[Extracted page text data]
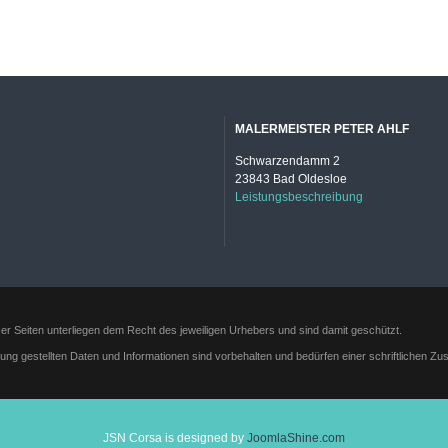
MALERMEISTER PETER AHLF
Schwarzendamm 2
23843 Bad Oldesloe
Leistungsbeschreibung
ser Seiten unterliegen dem Recht des jeweiligen Urhebers und sind damit geschützt.
gung gestellten Daten und Informationen sind vorbehalten und bedürfen einer schriftlichen Z
JSN Corsa is designed by
JoomlaShine.com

> [Instructions for the task] Set the data above down again exactly as given, with no pictures.

> [Expected output]
MALERMEISTER PETER AHLF
Schwarzendamm 2
23843 Bad Oldesloe
Leistungsbeschreibung
ser Seiten unterliegen dem Recht des jeweiligen Urhebers und sind damit geschützt.
gung gestellten Daten und Informationen sind vorbehalten und bedürfen einer schriftlichen Z
JSN Corsa is designed by
JoomlaShine.com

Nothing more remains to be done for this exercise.